Tutorial: buildvm Gotchas¶
Introduction¶
This document sheds some light on how functions from Lua standard library (builtins) are “registered” to become available to the platform’s end users. Following platform peculiarities should be taken into account:
Implementation of some builtins may be scattered across the code base. E.g. a “fast path” may be implemented as a fast function inside the VM code, and the “slow path” requiring some more processing or throwing an error may be implemented in C. However, some builtins may be “fast functions”-only, and finally, the third group is C-only builtins.
Some builtins may share a common “slow path”.
Implementation of some builtins may require access to certain upvalues.
You may be interested in this talk about LuaJIT’s original build chain.
buildvm Utility¶
Prior to building the platform’s core, a special utility called buildvm is built and ran. This utility scans the core codebase and, based on special macros, generates some headers (*def.h) which are used inside uj_lib.c for building the standard library.
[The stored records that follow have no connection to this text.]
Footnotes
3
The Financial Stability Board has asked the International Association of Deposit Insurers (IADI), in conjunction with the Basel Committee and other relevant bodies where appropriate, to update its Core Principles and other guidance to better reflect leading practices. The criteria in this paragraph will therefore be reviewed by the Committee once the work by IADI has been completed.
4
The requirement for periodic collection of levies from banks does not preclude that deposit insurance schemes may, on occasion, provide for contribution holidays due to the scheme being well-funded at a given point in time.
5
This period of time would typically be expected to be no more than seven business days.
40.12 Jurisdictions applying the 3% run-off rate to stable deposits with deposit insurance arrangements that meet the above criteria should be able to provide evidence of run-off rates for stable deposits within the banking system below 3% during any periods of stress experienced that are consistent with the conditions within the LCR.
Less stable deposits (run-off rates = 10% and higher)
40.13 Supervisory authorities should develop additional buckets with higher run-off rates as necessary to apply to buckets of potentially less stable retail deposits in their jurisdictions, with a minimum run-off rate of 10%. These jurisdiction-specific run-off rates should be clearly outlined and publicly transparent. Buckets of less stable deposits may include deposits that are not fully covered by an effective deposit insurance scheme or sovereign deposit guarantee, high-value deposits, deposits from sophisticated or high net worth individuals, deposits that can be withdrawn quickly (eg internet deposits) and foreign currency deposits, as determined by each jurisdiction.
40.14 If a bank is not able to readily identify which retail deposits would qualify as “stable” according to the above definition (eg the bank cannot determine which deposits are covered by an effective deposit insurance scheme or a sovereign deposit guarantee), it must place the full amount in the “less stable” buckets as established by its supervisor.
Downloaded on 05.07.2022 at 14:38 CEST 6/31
Builtins Accessing Upvalues¶
As you probably know, pairs and ipairs are implemented via a call to to next. Because of late binding, it is crucial to know the exact location of the original next in run-time, and _G.next is obviously not an option. To solve the issue, the “native” implementation of next is set as an upvalue for both pairs and ipairs. In other words, the platform executes something like:
local next = _G.next -- here, _G.next is our builtin
_G.pairs = function(...)
-- next is used somewhere here
end
But how can we emulate this behaviour? Using following magic macros:
LJLIB_ASM(next)
{
lj_lib_checktab(L, 1);
return FFH_UNREACHABLE;
}
...
LJLIB_PUSH(lastcl)
LJLIB_ASM(pairs)
{
return ffh_pairs(L, MM_pairs);
}
buildvm scans src/lib/base.c and upon parsing LJLIB_PUSH(lastcl), stores a byte 253 (0xfd aka LIBINIT_LASTCL) into the array lj_lib_init_base (auto-generated in lj_libdef.h). After that, uj_lib_register will be run inside luaopen_base: At this time, the LIBINIT_LASTCL byte will be read from the lj_lib_init_base array, and the last registered builtin (next in our case, the order of definitions does matter here) will be pushed on the coroutine’s stack, which will be accessed an an upvalue during registering the pairs builtin.